• Aim of the exercise: Only lines with the string "after" are wanted. Pull them out of the data.

+++

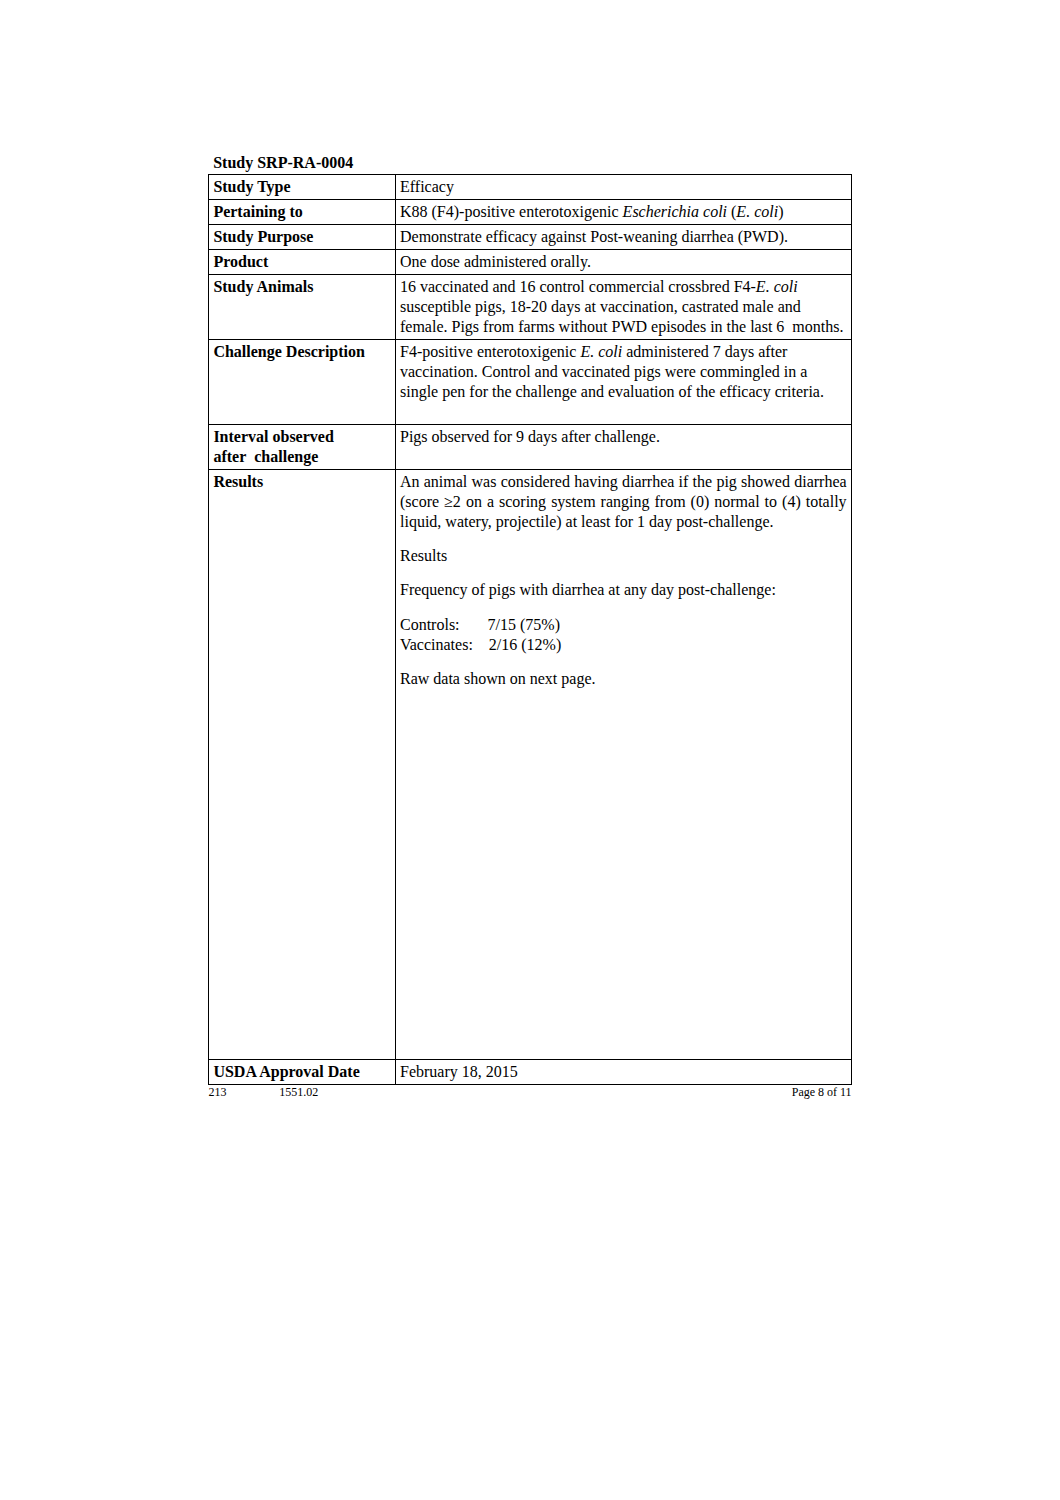Study SRP-RA-0004
| Study Type | Efficacy |
| Pertaining to | K88 (F4)-positive enterotoxigenic Escherichia coli ( E. coli ) |
| Study Purpose | Demonstrate efficacy against Post-weaning diarrhea (PWD). |
| Product | One dose administered orally. |
| Study Animals | 16 vaccinated and 16 control commercial crossbred F4- E. coli susceptible pigs, 18-20 days at vaccination, castrated male and female. Pigs from farms without PWD episodes in the last 6 months. |
| Challenge Description | F4-positive enterotoxigenic E. coli administered 7 days after vaccination. Control and vaccinated pigs were commingled in a single pen for the challenge and evaluation of the efficacy criteria. |
| Interval observed after challenge | Pigs observed for 9 days after challenge. |
| Results | An animal was considered having diarrhea if the pig showed diarrhea (score ≥2 on a scoring system ranging from (0) normal to (4) totally liquid, watery, projectile) at least for 1 day post-challenge. Results Frequency of pigs with diarrhea at any day post-challenge: Controls: 7/15 (75%) Vaccinates: 2/16 (12%) Raw data shown on next page. |
| USDA Approval Date | February 18, 2015 |
2131551.02
Page 8 of 11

+++

• Solved exercise:
| Challenge Description | F4-positive enterotoxigenic E. coli administered 7 days after vaccination. Control and vaccinated pigs were commingled in a single pen for the challenge and evaluation of the efficacy criteria. |
| Interval observed after challenge | Pigs observed for 9 days after challenge. |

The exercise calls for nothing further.